Quelques considérations intéressantes sont à faire à propos du prêt à intérêt. Ce prêt est appelé l'usure; le mot d'usure désignait au moyen âge, tant en Orient qu'en Occident, l'intérêt de l'argent, d'une façon générale, et non pas seulement l'intérêt excessif. Les docteurs du moyen âge ont eu beaucoup de peine à comprendre que l'argent pût légitimement porter intérêt; il paraissait être une matière inerte; on ne le voyait pas produire comme les terres, les arbres, les vergers, les troupeaux. La notion d'un capital qui travaille et s'augmente n'était pas habituelle alors comme elle l'est devenue dans l'âge moderne.
Le Coran défend certainement le prêt à intérêt. Il y avait des Arabes qui le pratiquaient en disant: il est légitime comme la vente. Mahomet, qui avait sans doute l'intelligence moins ouverte aux questions économiques, leur répond: Dieu permet la vente; mais il défend l'usure (C. II, 276).
Le prophète recommande d'abandonner ce qui reste au-dessus du capital, après que l'emprunteur s'en est servi, en donnant cette mauvaise raison: votre capital n'est pas endommagé (II, 278). Il invoque à ce sujet des arguments d'ordre mystique; il annonce que le capital qu'on cherche à augmenter par l'intérêt dépérira par l'effet de la malédiction divine; au contraire l'aumône donnée pour Dieu doublera les fortunes.

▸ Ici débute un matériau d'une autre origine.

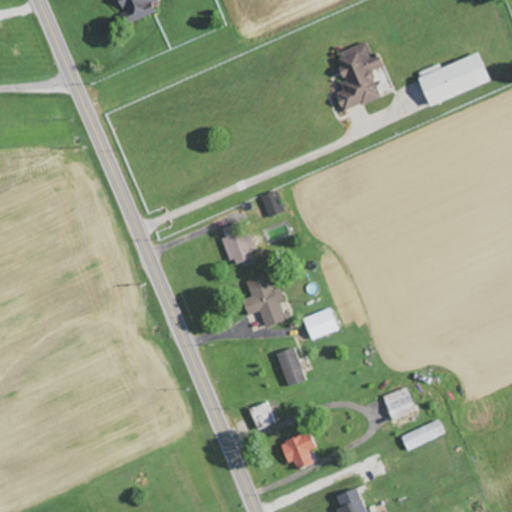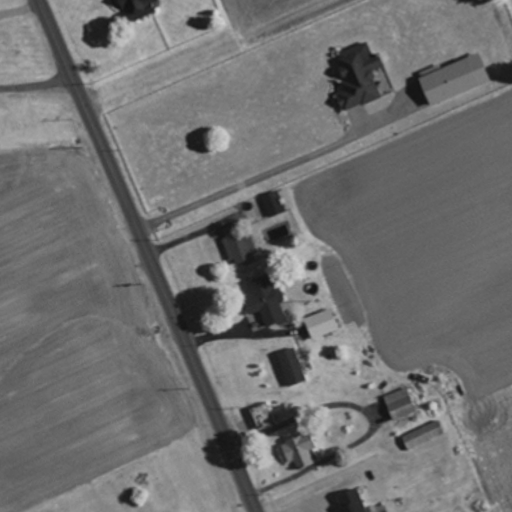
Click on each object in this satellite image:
building: (140, 8)
building: (364, 76)
building: (458, 78)
road: (45, 115)
road: (251, 181)
building: (240, 243)
road: (148, 255)
building: (265, 301)
building: (323, 324)
building: (293, 367)
building: (401, 404)
building: (263, 416)
building: (424, 436)
building: (303, 451)
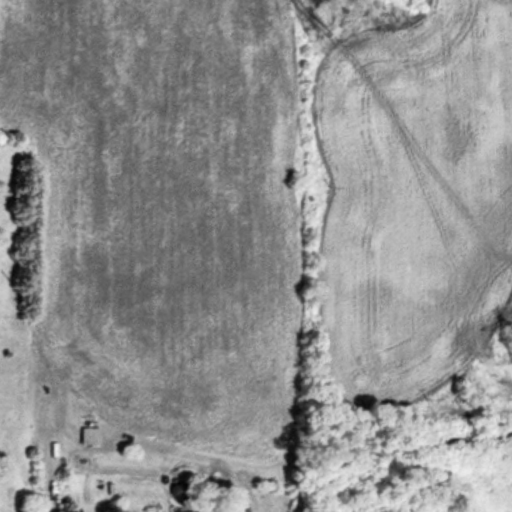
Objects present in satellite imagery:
power tower: (508, 342)
building: (192, 510)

Ces prohibitions témoignaient d'un grand sentiment de loyauté, mais d'une ignorance non moins grande des affaires. Les théologiens de l'islam, plus intelligents que son prophète, ont feint de ne pas les apercevoir, et ont interprété le Coran d'une façon assez large, relativement à leur époque. Gazali, représentant la généralité des docteurs, admet certaines sortes de prêts à intérêt, et s'occupe seulement de fixer les conditions dans lesquelles ils sont licites. Il proscrit la plupart des opérations longues et compliquées; mais il admet les sociétés formées en vue d'achats et de ventes presque immédiats, avec participation au bénéfice; il consent à ce que le prêteur demande un tiers ou un quart du bénéfice, mais non pas le bénéfice en sus d'un chiffre fixe. Le sentiment qu'il a de ce qui est licite ou non en affaires n'est pas toujours très aisé à saisir pour nous. Aujourd'hui encore, les Musulmans pieux se sentent gênés par leur loi dans l'emploi de leur fortune. On disait dernièrement que les indigènes d'Egypte se refusaient à employer les sommes thésaurisées par eux selon les méthodes européennes, et l'on annonçait qu'une banque devait être fondée pour leur permettre de faire fructifier leurs fonds conformément aux règles de l'islam.
II
L'HOSPITALITÉ
L'hospitalité a été une vertu fort répandue dans les anciennes civilisations où la vie était plus large, la fortune plus indéterminée que dans les sociétés mieux policées. On ne comptait pas alors au-dessus d'un certain chiffre; le nombre des bêtes que l'on possédait était «mille», c'est-à-dire un grand nombre quelconque, et leur reproduction était rapide; c'était peu de chose que d'en sacrifier quelques-unes en l'honneur d'un hôte, dont la venue apportait une diversion à la monotonie de la vie pastorale.
La tradition d'hospitalité conservée par les Arabes est surtout celle de la Bible; l'exemple classique en est l'épisode d'Abraham recevant les anges. Mahomet a connu ce récit, et il le rapporte, mais selon son habitude en le défigurant un peu:
«Nos envoyés allèrent vers Abraham, porteurs d'une heureuse nouvelle. Ils lui dirent: Paix!—Paix! répondit-il, et il ne fut pas longtemps à apporter un veau rôti.» (C. XI, 72.)
Il est bien charmant ce passage de la Bible, et il exprime l'un des plus jolis aspects de la vie des Bédouins:
Abraham étant assis, durant la chaleur du jour, à l'entrée de sa tente, voici que trois personnes se présentent à quelque distance de lui. C'était trois anges. Comme le patriarche était très hospitalier, il va au-devant d'eux, il les salue avec un profond respect et les invite à se reposer. Il les mène à sa tente, leur lave les pieds; puis il dit à Sara de préparer trois pains cuits sous la cendre. Lui-même, il court à ses troupeaux, prend un jeune veau fort gras et fort tendre, et le fait cuire pour ses hôtes. C'est à ce moment que les anges lui font la promesse de la naissance d'Isaac.